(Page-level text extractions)
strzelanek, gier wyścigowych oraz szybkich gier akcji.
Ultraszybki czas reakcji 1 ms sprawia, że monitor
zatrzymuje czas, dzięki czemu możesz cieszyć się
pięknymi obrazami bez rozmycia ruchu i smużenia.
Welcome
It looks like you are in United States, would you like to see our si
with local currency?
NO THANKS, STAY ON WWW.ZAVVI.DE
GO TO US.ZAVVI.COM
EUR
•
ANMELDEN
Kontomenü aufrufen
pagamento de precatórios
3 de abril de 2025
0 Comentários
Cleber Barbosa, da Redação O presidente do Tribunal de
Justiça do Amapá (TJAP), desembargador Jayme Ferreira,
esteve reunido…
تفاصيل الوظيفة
...
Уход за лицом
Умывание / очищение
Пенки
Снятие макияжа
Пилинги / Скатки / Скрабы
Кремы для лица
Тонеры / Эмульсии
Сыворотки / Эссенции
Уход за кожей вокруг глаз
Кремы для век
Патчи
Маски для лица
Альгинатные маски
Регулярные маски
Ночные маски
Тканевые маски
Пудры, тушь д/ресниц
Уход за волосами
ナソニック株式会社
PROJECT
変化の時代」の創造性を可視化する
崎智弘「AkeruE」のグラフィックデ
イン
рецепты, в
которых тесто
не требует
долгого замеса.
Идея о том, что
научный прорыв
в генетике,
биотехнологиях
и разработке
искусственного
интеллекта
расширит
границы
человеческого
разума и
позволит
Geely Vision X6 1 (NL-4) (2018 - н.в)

> [What to produce]: Write out exactly the lines above between the line with "Кремы для лица" and the line with "Geely Vision X6 1 (NL-4) (2018 - н.в)", inclusive, and nothing beyond them.

> [Solution to the exercise]:
Кремы для лица
Тонеры / Эмульсии
Сыворотки / Эссенции
Уход за кожей вокруг глаз
Кремы для век
Патчи
Маски для лица
Альгинатные маски
Регулярные маски
Ночные маски
Тканевые маски
Пудры, тушь д/ресниц
Уход за волосами
ナソニック株式会社
PROJECT
変化の時代」の創造性を可視化する
崎智弘「AkeruE」のグラフィックデ
イン
рецепты, в
которых тесто
не требует
долгого замеса.
Идея о том, что
научный прорыв
в генетике,
биотехнологиях
и разработке
искусственного
интеллекта
расширит
границы
человеческого
разума и
позволит
Geely Vision X6 1 (NL-4) (2018 - н.в)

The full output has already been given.